Massive tides, interesting geology, and a past built on coal….and steam locomotives!!


Barry (Y Barri) – and the former Barry Island (Ynys y Barri), now linked to the town since the 1880s by an embankment and the docks – is a town of extremes. You wouldn’t think so now, looking at its genteel Victorian housing stock, the modern estates ringing the edges, and the centre of town (Canol y dref in Welsh) which desperately needs an infusion of commercial life, but this sleepy little town was once the busiest coal port in the world. The ‘black gold’ of the Welsh Valleys, good Welsh steam coal and the harder anthracite, flowed down railways in the direction of the coal ports of Cardiff and Barry. The output of Rhondda, Ebbw Vale, CynonTaff and many other parts of the South Wales Coalfield caused a huge boom in Barry as coal exports grew and grew. Indeed, by 1913, Barry had become the busiest coal port in the world with 11 million tons exported (Cardiff managed only 10 million). What caused it to shrink to almost nothing? Changing technology meant that the Royal Navy built no more coal-fired ships after 1914, and neither did many other countries. Also, at the end of World War One, Germany had massive reparations to pay to the victorious Allies, about the only way she could pay was in German coal! This almost destroyed the market for Welsh coal in Europe.

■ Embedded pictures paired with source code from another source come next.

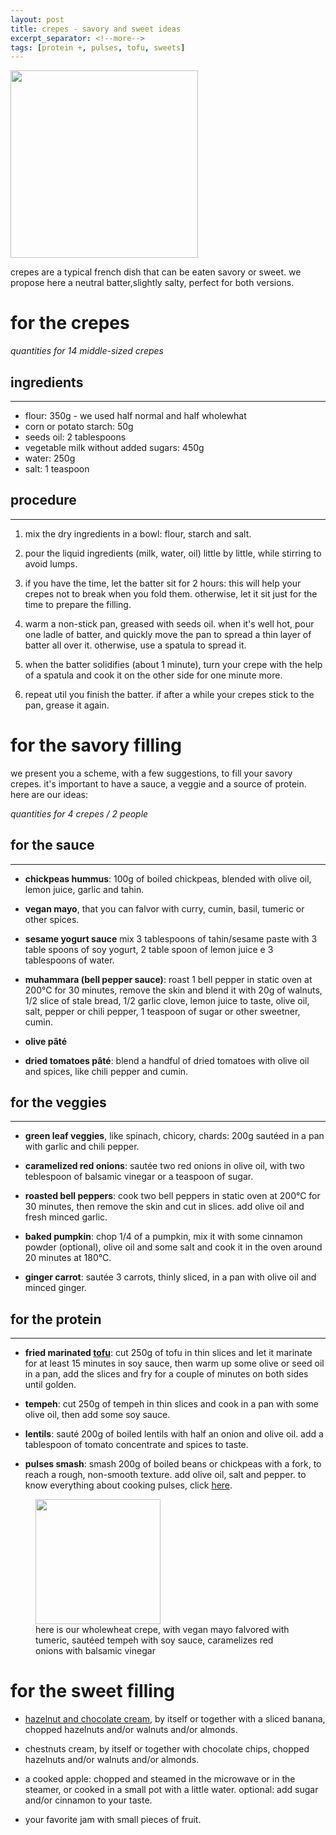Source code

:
 ```yaml
---
layout: post
title: crepes - savory and sweet ideas 
excerpt_separator: <!--more-->
tags: [protein +, pulses, tofu, sweets]
---
```


 <img src="../../../images/crepes.jpeg" width="300">
 
 <!--more-->

crepes are a typical french dish that can be eaten savory or sweet. we propose here a neutral batter,slightly salty, perfect for both versions.

# for the crepes
*quantities for 14 middle-sized crepes*

## ingredients
---

- flour: 350g - we used half normal and half wholewhat
- corn or potato starch: 50g
- seeds oil: 2 tablespoons
- vegetable milk without added sugars: 450g
- water: 250g
- salt: 1 teaspoon

## procedure
---

1. mix the dry ingredients in a bowl: flour, starch and salt.
   
2. pour the liquid ingredients (milk, water, oil) little by little, while stirring to avoid lumps.

3. if you have the time, let the batter sit for 2 hours: this will help your crepes not to break when you fold them. otherwise, let it sit just for the time to prepare the filling.

4. warm a non-stick pan, greased with seeds oil. when it's well hot, pour one ladle of batter, and quickly move the pan to spread a thin layer of batter all over it. otherwise, use a spatula to spread it.

5. when the batter solidifies (about 1 minute), turn your crepe with the help of a spatula and cook it on the other side for one minute more.

5. repeat util you finish the batter. if after a while your crepes stick to the pan, grease it again.

# for the savory filling

we present you a scheme, with a few suggestions, to fill your savory crepes. it's important to have a sauce, a veggie and a source of protein. here are our ideas:

*quantities for 4 crepes / 2 people*

## for the sauce
---

- **chickpeas hummus**: 100g of boiled chickpeas, blended with olive oil, lemon juice, garlic and tahin.
  
- **vegan mayo**, that you can falvor with curry, cumin, basil, tumeric or other spices.
  
- **sesame yogurt sauce** mix 3 tablespoons of tahin/sesame paste with 3 table spoons of soy yogurt, 2 table spoon of lemon juice e 3 tablespoons of water.
  
- **muhammara (bell pepper sauce)**: roast 1 bell pepper in static oven at 200°C for 30 minutes, remove the skin and blend it with 20g of walnuts, 1/2 slice of stale bread, 1/2 garlic clove, lemon juice to taste, olive oil, salt, pepper or chili pepper, 1 teaspoon of sugar or other sweetner, cumin.
  
- **olive pâté**
  
- **dried tomatoes pâté**: blend a handful of dried tomatoes with olive oil and spices, like chili pepper and cumin.

## for the veggies
---

- **green leaf veggies**, like spinach, chicory, chards: 200g sautéed in a pan with garlic and chili pepper.
  
- **caramelized red onions**: sautée two red onions in olive oil, with two teblespoon of balsamic vinegar or a teaspoon of sugar.
  
- **roasted bell peppers**: cook two bell peppers in static oven at 200°C for 30 minutes, then remove the skin and cut in slices. add olive oil and fresh minced garlic.
  
- **baked pumpkin**: chop 1/4 of a pumpkin, mix it with some cinnamon powder (optional), olive oil and some salt and cook it in the oven around 20 minutes at 180°C.
  
- **ginger carrot**: sautée 3 carrots, thinly sliced, in a pan with olive oil and minced ginger.

## for the protein
---

- **fried marinated [tofu](https://fagiolini.github.io/guide-tofu/)**: cut 250g of tofu in thin slices and let it marinate for at least 15 minutes in soy sauce, then warm up some olive or seed oil in a pan, add the slices and fry for a couple of minutes on both sides until golden.
  
- **tempeh**: cut 250g of tempeh in thin slices and cook in a pan with some olive oil, then add some soy sauce.
  
- **lentils**: sauté 200g of boiled lentils with half an onion and olive oil. add a tablespoon of tomato concentrate and spices to taste.
  
- **pulses smash**: smash 200g of boiled beans or chickpeas with a fork, to reach a rough, non-smooth texture. add olive oil, salt and pepper. to know everything about cooking pulses, click [here](https://fagiolini.github.io/pulses-guide/).

<figure class="image">
  <img src="../../../images/crepes-open.jpeg" width=200> 
  <figcaption>here is our wholewheat crepe, with vegan mayo falvored with tumeric, sautéed tempeh with soy sauce, caramelizes red onions with balsamic vinegar</figcaption>
</figure>

# for the sweet filling

- [hazelnut and chocolate cream](https://fagiolini.github.io/nocciolata-lorina/), by itself or together with a sliced banana, chopped hazelnuts and/or walnuts and/or almonds.
  
- chestnuts cream, by itself or together with chocolate chips, chopped hazelnuts and/or walnuts and/or almonds.
  
- a cooked apple: chopped and steamed in the microwave or in the steamer, or cooked in a small pot with a little water. optional: add sugar and/or cinnamon to your taste.
  
- your favorite jam with small pieces of fruit.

Coal was also used for powering the steam engines on British railways, of course, and when the change to diesel-electric mainline motive power came (the first, in 1947, was No. ‘10000’ was built in Derby, by the London, Midland, Scottish Railway Co.) that was a body-blow from which coal did not recover. Many of the withdrawn locomotives from the Southern and Western Regions of British Rail came through the Woodham Brothers scrap yard, following the withdrawal of steam traction. By 1968, there were 217 locomotives stored, awaiting scrapping. My brother lived on Broad Street, opposite the Woodhams yard, in the early 1970s, and I remember being utterly amazed at the rows and rows of steam locomotives. Dai Woodham was heavily involved in scrapping freight waggons and brake vans, at this period – they were easier – and railway enthusiasts began to  make bids for the locomotives, which lead to the rise of heritage railways!

Barry is remarkable for having the second highest tidal difference in the world at 45 feet (the Bay of Fundy in Nova Scotia, Canada holds the record at 48 feet), so it is hardly surprising that large areas of beach and foreshore should be available for bathing and recreation. Here you can see a small beach, below Redbrink Crescent, to the west of Barry Yacht Club. The cliffs are spectacular, and exhibit some of the local sedimentary Carboniferous limestone strata, overlaid with Mercian mudstones of the Triassic Period. The limestone is very fossiliferous, containing many examples of crinoids, solitary corals, colony corals and productid brachiopods.

I have visited Barry so much over the years that it has a pleasant, ‘familiar’ feel to it. Whether you are just relaxing on the beach, watching the ships move down the Bristol Channel towards the Atlantic, taking a quiet drink in a country pub, sailing out towards the islands of Flat Holm (Ynys Echni ) – part of Wales, or Steep Holm – part of England, or just prospecting for fossils, it has much to offer.